** YOUR INSTRUCTIONS **
Scan the records and identify every line in which the string "into" occurs, then return those lines.

** DATA PROVIDED **

····················

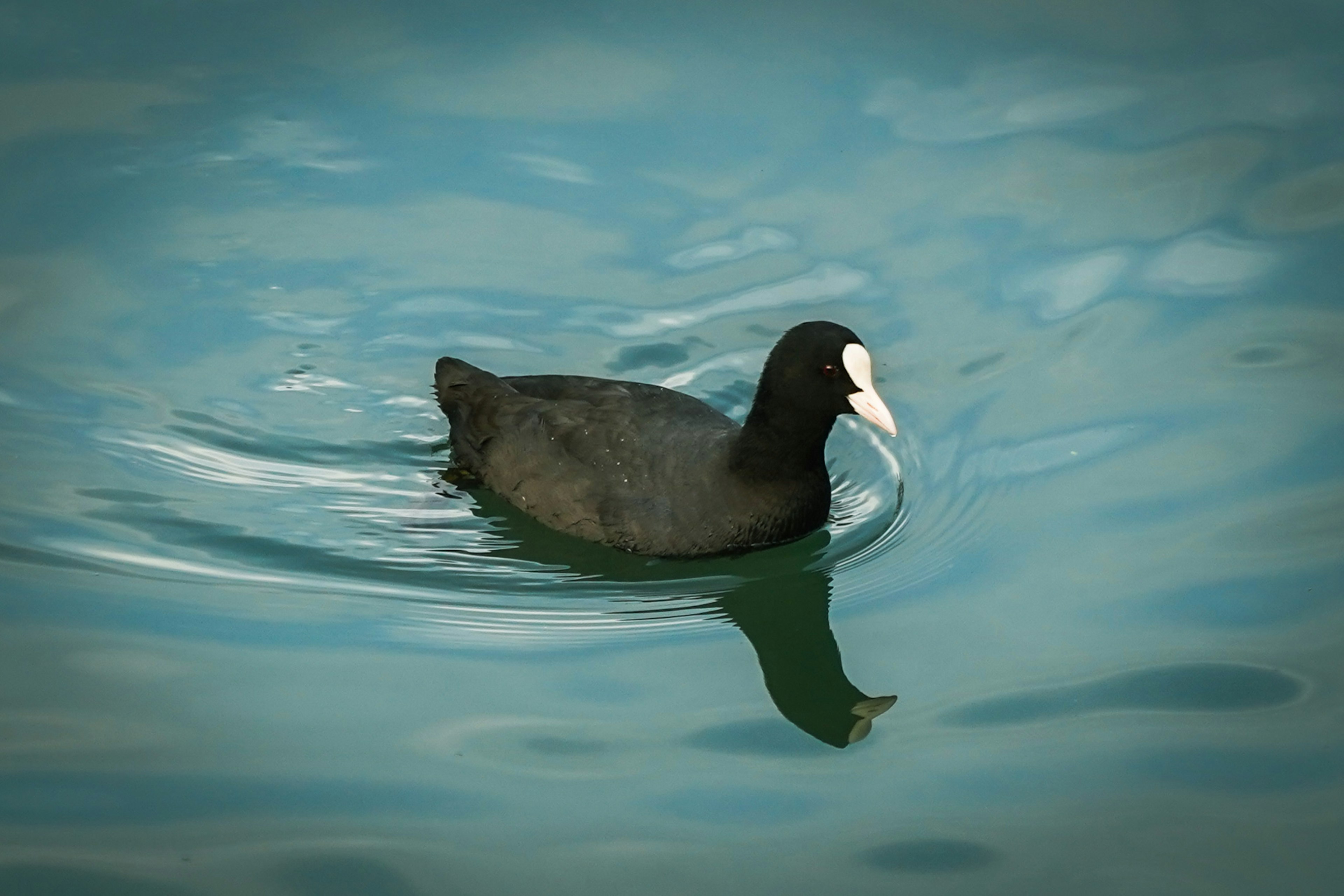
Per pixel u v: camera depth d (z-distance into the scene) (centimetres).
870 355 1456
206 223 1675
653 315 1564
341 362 1516
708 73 1891
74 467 1368
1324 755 1041
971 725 1097
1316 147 1734
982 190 1711
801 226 1672
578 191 1723
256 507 1341
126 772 1027
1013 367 1498
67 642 1159
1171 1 1988
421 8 2012
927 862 963
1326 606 1189
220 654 1155
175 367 1499
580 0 2025
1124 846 971
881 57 1909
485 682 1138
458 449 1393
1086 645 1170
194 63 1912
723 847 977
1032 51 1914
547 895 932
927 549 1308
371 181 1736
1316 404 1428
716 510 1289
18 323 1532
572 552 1305
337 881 936
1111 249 1631
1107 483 1355
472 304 1577
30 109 1822
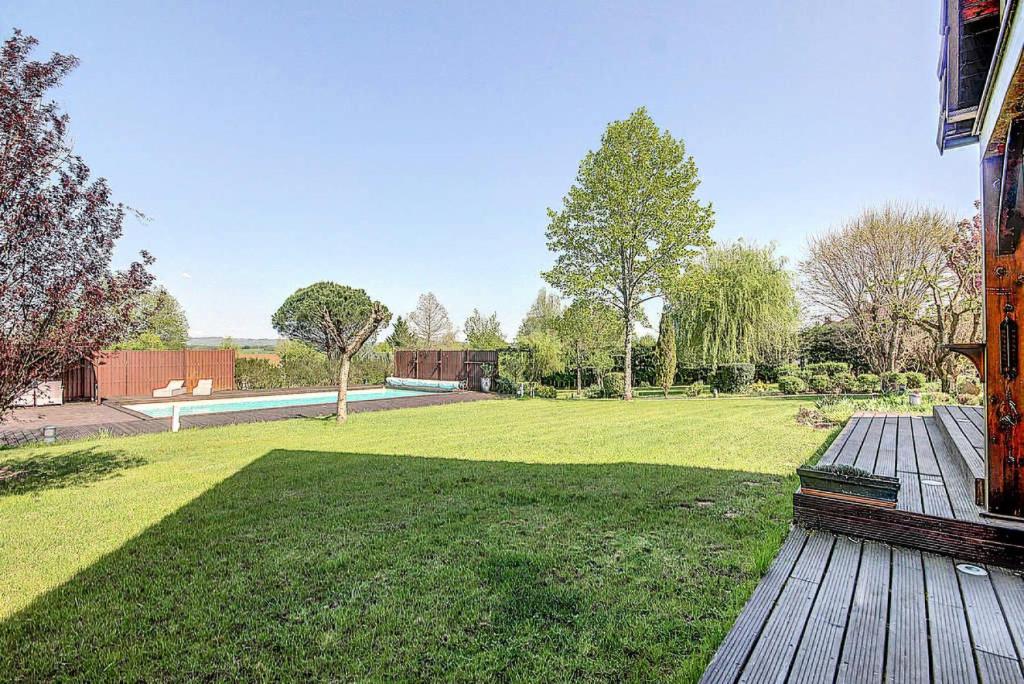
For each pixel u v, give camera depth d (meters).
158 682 1.86
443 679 1.82
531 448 6.75
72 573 2.85
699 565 2.74
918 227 14.92
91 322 4.72
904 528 2.73
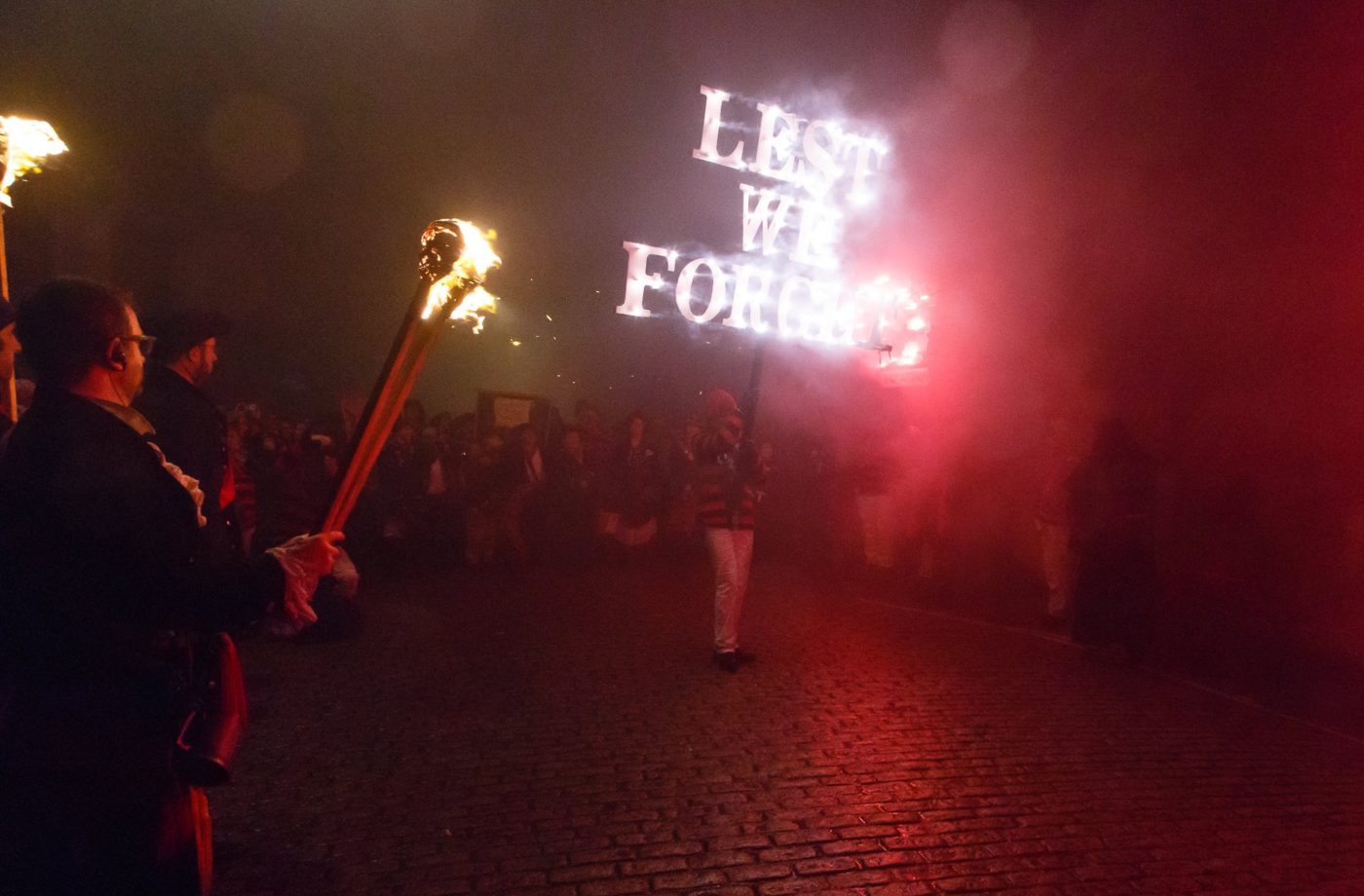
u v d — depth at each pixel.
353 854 3.72
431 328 1.93
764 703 5.75
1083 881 3.59
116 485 1.68
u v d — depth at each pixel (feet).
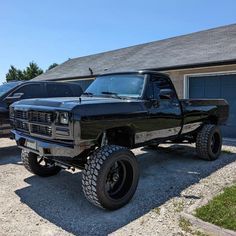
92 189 12.53
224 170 18.99
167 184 16.38
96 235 10.97
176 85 35.94
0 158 23.21
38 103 13.96
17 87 24.75
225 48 34.78
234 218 11.38
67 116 12.09
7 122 23.38
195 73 34.17
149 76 16.52
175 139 21.04
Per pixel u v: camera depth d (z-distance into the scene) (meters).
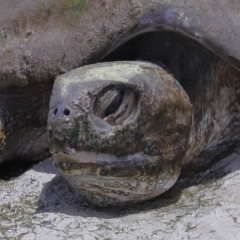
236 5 5.34
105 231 4.45
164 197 5.01
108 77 4.53
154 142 4.66
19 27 5.91
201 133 5.44
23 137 6.02
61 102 4.41
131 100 4.56
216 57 5.45
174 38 5.36
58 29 5.60
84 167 4.48
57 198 5.07
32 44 5.64
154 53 5.40
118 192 4.70
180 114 4.84
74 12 5.59
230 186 4.99
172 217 4.61
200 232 4.34
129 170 4.57
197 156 5.49
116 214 4.77
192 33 5.09
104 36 5.22
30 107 5.90
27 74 5.57
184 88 5.41
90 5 5.50
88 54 5.27
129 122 4.53
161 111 4.65
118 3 5.28
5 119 5.83
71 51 5.36
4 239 4.48
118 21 5.20
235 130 5.75
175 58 5.41
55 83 4.58
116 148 4.50
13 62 5.67
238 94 5.64
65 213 4.79
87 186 4.63
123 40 5.20
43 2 5.89
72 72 4.66
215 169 5.45
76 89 4.45
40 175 5.47
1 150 5.83
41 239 4.42
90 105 4.42
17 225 4.68
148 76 4.67
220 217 4.50
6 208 4.99
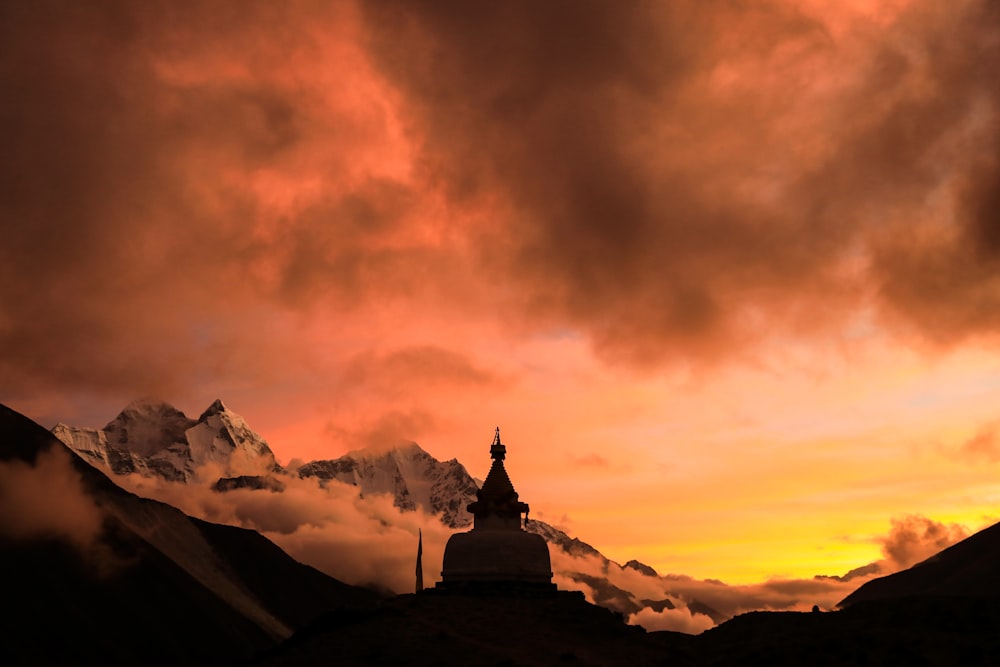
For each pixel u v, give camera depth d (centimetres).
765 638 11844
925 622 11250
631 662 9731
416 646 9800
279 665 9562
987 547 19700
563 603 11412
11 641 18975
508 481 12862
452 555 12250
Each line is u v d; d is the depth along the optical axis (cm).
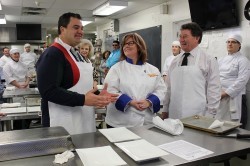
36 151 118
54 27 1020
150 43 595
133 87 196
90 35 1254
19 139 119
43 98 158
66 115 167
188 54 224
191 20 427
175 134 150
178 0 488
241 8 343
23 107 302
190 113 216
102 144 136
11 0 525
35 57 777
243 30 342
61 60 157
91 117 180
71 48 168
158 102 198
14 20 818
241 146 132
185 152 123
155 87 206
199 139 143
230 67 327
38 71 154
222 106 318
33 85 538
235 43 324
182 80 220
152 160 114
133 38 198
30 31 903
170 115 234
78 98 150
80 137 146
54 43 164
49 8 617
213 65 216
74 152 123
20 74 500
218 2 363
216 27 378
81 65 169
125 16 736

····················

** REPLY **
Per pixel u v: camera depth d (z-distance into the scene) (centimetres).
Per pixel u v: camera depth d (z-distance into the scene) (meters).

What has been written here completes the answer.